## WHAT YOU SHOULD DO
Can you reproduce every one of the records below line for line, leaving the pictures out of your answer?

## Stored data
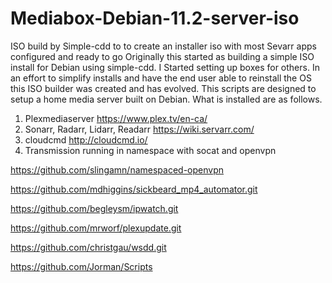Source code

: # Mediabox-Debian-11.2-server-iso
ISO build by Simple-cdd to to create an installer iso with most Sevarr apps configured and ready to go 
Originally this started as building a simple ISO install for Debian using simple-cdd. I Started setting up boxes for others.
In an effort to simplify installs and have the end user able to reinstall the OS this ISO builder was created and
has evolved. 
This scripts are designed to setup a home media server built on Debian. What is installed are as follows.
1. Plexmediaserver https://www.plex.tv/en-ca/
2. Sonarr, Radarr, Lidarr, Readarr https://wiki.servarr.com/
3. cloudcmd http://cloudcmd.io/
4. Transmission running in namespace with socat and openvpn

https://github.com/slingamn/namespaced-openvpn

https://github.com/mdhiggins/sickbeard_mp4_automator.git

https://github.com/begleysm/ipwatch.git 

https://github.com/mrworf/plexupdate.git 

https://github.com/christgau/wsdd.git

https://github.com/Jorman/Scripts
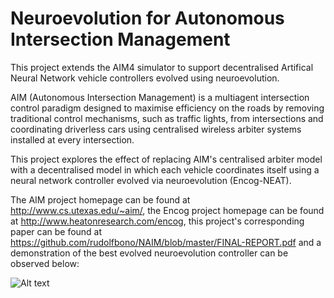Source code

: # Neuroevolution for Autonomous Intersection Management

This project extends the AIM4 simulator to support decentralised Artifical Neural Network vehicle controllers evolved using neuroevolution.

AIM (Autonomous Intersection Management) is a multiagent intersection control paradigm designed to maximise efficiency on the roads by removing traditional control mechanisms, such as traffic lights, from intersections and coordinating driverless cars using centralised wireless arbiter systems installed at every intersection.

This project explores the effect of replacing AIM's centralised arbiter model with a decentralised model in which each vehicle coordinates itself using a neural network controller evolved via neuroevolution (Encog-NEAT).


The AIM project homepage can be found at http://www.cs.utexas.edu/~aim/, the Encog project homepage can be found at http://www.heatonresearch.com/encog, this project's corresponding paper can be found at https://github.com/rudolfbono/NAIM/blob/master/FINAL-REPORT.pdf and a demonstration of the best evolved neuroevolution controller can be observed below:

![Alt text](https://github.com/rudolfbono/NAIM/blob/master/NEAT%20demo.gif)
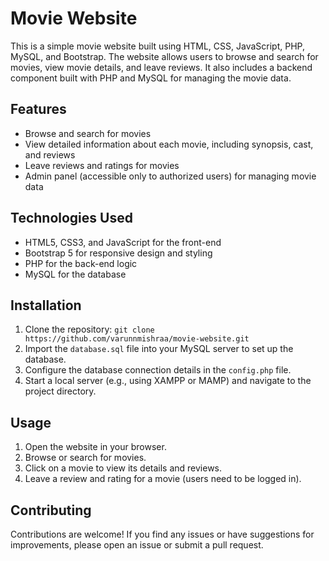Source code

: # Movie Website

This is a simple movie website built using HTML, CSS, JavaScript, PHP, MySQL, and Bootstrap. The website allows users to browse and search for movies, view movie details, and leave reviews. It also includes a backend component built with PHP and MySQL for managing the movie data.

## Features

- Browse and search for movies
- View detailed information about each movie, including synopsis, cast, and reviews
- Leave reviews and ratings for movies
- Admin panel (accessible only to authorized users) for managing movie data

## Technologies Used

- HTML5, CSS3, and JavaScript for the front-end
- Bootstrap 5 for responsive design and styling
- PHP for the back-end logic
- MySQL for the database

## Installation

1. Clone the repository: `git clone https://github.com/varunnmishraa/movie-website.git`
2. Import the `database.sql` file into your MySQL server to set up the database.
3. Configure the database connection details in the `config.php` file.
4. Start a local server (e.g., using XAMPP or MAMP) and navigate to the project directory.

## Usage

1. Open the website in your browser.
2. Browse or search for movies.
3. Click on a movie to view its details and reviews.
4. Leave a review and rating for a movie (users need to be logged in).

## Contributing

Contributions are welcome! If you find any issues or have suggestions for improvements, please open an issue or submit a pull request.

## SOLUTION
Source code

: # Mediabox-Debian-11.2-server-iso
ISO build by Simple-cdd to to create an installer iso with most Sevarr apps configured and ready to go 
Originally this started as building a simple ISO install for Debian using simple-cdd. I Started setting up boxes for others.
In an effort to simplify installs and have the end user able to reinstall the OS this ISO builder was created and
has evolved. 
This scripts are designed to setup a home media server built on Debian. What is installed are as follows.
1. Plexmediaserver https://www.plex.tv/en-ca/
2. Sonarr, Radarr, Lidarr, Readarr https://wiki.servarr.com/
3. cloudcmd http://cloudcmd.io/
4. Transmission running in namespace with socat and openvpn

https://github.com/slingamn/namespaced-openvpn

https://github.com/mdhiggins/sickbeard_mp4_automator.git

https://github.com/begleysm/ipwatch.git 

https://github.com/mrworf/plexupdate.git 

https://github.com/christgau/wsdd.git

https://github.com/Jorman/Scripts
Source code

: # Neuroevolution for Autonomous Intersection Management

This project extends the AIM4 simulator to support decentralised Artifical Neural Network vehicle controllers evolved using neuroevolution.

AIM (Autonomous Intersection Management) is a multiagent intersection control paradigm designed to maximise efficiency on the roads by removing traditional control mechanisms, such as traffic lights, from intersections and coordinating driverless cars using centralised wireless arbiter systems installed at every intersection.

This project explores the effect of replacing AIM's centralised arbiter model with a decentralised model in which each vehicle coordinates itself using a neural network controller evolved via neuroevolution (Encog-NEAT).


The AIM project homepage can be found at http://www.cs.utexas.edu/~aim/, the Encog project homepage can be found at http://www.heatonresearch.com/encog, this project's corresponding paper can be found at https://github.com/rudolfbono/NAIM/blob/master/FINAL-REPORT.pdf and a demonstration of the best evolved neuroevolution controller can be observed below:

![Alt text](https://github.com/rudolfbono/NAIM/blob/master/NEAT%20demo.gif)
Source code

: # Movie Website

This is a simple movie website built using HTML, CSS, JavaScript, PHP, MySQL, and Bootstrap. The website allows users to browse and search for movies, view movie details, and leave reviews. It also includes a backend component built with PHP and MySQL for managing the movie data.

## Features

- Browse and search for movies
- View detailed information about each movie, including synopsis, cast, and reviews
- Leave reviews and ratings for movies
- Admin panel (accessible only to authorized users) for managing movie data

## Technologies Used

- HTML5, CSS3, and JavaScript for the front-end
- Bootstrap 5 for responsive design and styling
- PHP for the back-end logic
- MySQL for the database

## Installation

1. Clone the repository: `git clone https://github.com/varunnmishraa/movie-website.git`
2. Import the `database.sql` file into your MySQL server to set up the database.
3. Configure the database connection details in the `config.php` file.
4. Start a local server (e.g., using XAMPP or MAMP) and navigate to the project directory.

## Usage

1. Open the website in your browser.
2. Browse or search for movies.
3. Click on a movie to view its details and reviews.
4. Leave a review and rating for a movie (users need to be logged in).

## Contributing

Contributions are welcome! If you find any issues or have suggestions for improvements, please open an issue or submit a pull request.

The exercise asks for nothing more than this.